What “Not Medically Necessary” Actually Means
When your surgery claim is denied as “not medically necessary,” it usually means the insurance company doesn’t believe there was enough clinical evidence to justify ongoing treatment.
These decisions are often based on documentation—not your actual condition or medical need. If key details are missing, your procedure may be denied even if it was necessary.
Why Surgery Claims Get Denied
Surgery claims are often denied for reasons like:
- Lack of documented improvement over time
- Missing progress notes from your provider
- Too many sessions without updated justification
- Treatment not aligned with insurer guidelines
Even ongoing care can be denied if it isn’t properly documented.
What Insurance Companies Are Really Looking For
Insurance companies want to see:
- Measurable progress in your condition
- Updated clinical notes supporting continued therapy
- Clear justification for additional sessions
- Documentation that aligns with their treatment guidelines
If your appeal doesn’t include this, it may be denied again.
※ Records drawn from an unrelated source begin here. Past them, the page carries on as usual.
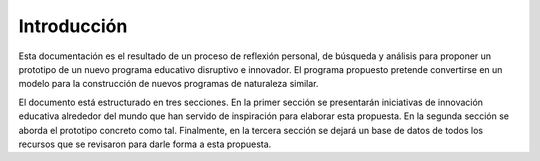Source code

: Introducción
=================

Esta documentación es el resultado de un proceso de reflexión personal, de búsqueda y 
análisis para proponer un prototipo de un nuevo programa educativo disruptivo e innovador. 
El programa propuesto pretende convertirse en un modelo para la construcción de nuevos programas 
de naturaleza similar.

El documento está estructurado en tres secciones. En la primer sección se presentarán iniciativas 
de innovación educativa alrededor del mundo que han servido de inspiración para elaborar esta propuesta. En 
la segunda sección se aborda el prototipo concreto como tal. Finalmente, en la tercera sección se 
dejará un base de datos de todos los recursos que se revisaron para darle forma a esta propuesta.


    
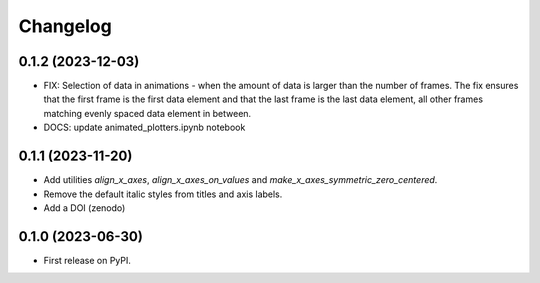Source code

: ==============
Changelog
==============

0.1.2 (2023-12-03)
------------------

* FIX: Selection of data in animations - when the amount of data is
  larger than the number of frames. The fix ensures that the first frame
  is the first data element and that the last frame is the last data
  element, all other frames matching evenly spaced data element in between.
* DOCS: update animated_plotters.ipynb notebook

0.1.1 (2023-11-20)
------------------

* Add utilities `align_x_axes`, `align_x_axes_on_values` and
  `make_x_axes_symmetric_zero_centered`.
* Remove the default italic styles from titles and axis labels.
* Add a DOI (zenodo)

0.1.0 (2023-06-30)
------------------

* First release on PyPI.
Common Mistakes When Appealing a Denial
Common mistakes include:
- Submitting the same documentation without updates
- Not addressing the reason for denial directly
- Missing provider support for continued treatment
- Sending incomplete or disorganized records
Appeals need to show new, stronger justification.
Before You Submit Your Appeal
Before you submit your appeal, make sure you’re not missing something that could lead to another denial.